How children pick up Mandarin without realising

Parents sometimes ask, gently, whether their child is "really" getting any Mandarin out of the day. It's a fair question — there's no quiz at pickup. So here's what immersion actually looks like, hour by hour.
At Arise, Mandarin isn't a subject. It's a colleague. One of our teachers speaks English. Another speaks Mandarin. They move around the same room, doing the same activities, and the children quickly stop thinking of it as "Mandarin time" — it's just Mr Tan's voice, or Mei Laoshi's voice.
The morning routine
A child arrives. A teacher says good morning in Mandarin, and offers a hug. The child doesn't translate what was said — they understand it the way you understand a wave or a smile. That's the unit of immersion. It happens thirty times a day.

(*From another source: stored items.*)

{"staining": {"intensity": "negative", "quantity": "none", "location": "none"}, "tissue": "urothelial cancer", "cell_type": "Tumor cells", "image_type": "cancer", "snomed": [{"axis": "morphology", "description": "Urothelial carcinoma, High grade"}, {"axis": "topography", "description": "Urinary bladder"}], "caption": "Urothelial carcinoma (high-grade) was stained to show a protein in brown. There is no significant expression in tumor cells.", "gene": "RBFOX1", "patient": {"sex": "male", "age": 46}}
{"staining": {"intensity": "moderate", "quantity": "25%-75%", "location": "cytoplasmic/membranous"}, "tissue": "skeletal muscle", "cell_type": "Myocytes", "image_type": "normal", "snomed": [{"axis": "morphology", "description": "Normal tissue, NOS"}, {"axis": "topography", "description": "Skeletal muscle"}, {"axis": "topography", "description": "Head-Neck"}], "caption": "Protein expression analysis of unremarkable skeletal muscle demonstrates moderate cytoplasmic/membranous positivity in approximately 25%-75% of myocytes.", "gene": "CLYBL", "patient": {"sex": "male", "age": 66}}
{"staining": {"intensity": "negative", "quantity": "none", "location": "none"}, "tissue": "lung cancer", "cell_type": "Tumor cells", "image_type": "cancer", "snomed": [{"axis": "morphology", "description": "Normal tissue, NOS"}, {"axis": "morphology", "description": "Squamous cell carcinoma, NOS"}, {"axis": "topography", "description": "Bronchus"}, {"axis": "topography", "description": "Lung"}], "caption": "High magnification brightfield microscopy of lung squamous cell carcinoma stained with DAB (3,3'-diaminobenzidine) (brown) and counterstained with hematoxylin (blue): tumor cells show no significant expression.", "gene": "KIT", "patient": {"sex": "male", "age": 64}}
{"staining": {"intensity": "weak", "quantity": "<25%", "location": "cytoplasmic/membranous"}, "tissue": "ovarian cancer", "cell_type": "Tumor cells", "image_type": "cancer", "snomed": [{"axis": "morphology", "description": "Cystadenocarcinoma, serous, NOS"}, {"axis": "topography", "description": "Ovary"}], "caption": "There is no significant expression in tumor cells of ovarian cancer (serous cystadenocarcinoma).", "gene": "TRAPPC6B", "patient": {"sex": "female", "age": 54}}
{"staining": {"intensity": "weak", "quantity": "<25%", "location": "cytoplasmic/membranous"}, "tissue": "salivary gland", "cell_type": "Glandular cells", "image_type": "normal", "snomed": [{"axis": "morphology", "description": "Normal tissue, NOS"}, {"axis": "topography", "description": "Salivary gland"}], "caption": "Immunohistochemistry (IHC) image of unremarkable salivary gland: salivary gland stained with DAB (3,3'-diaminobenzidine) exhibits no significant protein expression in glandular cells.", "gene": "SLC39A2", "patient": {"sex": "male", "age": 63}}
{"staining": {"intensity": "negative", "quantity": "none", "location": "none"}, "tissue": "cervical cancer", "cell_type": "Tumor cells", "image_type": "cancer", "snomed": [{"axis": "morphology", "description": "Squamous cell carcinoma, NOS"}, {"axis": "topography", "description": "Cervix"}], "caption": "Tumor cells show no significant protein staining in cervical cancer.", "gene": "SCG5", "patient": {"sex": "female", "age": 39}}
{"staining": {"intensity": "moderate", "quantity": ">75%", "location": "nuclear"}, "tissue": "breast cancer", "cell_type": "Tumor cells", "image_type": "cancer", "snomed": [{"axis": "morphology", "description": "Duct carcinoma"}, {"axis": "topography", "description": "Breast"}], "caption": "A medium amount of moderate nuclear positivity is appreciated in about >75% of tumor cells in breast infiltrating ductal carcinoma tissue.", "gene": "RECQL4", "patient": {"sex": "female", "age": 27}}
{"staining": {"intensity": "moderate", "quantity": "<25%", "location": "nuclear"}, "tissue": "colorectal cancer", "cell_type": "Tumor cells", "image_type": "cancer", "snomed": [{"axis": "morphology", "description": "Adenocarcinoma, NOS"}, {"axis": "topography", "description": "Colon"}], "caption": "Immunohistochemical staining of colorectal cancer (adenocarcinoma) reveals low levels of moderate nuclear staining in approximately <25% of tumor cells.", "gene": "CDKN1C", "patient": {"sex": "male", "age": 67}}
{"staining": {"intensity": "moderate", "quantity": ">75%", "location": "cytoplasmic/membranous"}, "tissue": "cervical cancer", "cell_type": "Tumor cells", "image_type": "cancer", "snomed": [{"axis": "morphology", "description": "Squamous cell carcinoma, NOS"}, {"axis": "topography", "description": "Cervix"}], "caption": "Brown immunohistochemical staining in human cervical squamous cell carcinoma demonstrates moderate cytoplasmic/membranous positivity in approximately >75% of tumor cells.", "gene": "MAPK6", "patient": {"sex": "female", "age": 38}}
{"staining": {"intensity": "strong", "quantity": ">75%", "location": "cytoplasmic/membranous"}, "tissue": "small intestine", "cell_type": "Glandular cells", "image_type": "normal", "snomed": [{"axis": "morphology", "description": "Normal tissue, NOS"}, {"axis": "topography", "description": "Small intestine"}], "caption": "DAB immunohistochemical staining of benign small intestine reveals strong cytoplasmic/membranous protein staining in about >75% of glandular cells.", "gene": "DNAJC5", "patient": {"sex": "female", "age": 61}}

By Nursery, most children can:
- Follow simple instructions in either language without thinking about it
- Sing along to songs in both languages
- Ask for what they want, in whichever language the adult in front of them is speaking
What it doesn't look like
It doesn't look like flashcards. It doesn't look like a child being asked to "say it in Chinese." We don't drill, and we don't test. The aim is for the language to enter through the same door that the rest of childhood does — naturally, through people they trust.
"He started counting his blocks in Mandarin without anyone asking him to. We hadn't said a word about it at home." — a parent message we kept on the fridge for a long time.
That's the moment we're working toward. Not a performance, but a quiet choice the child makes when nobody's watching.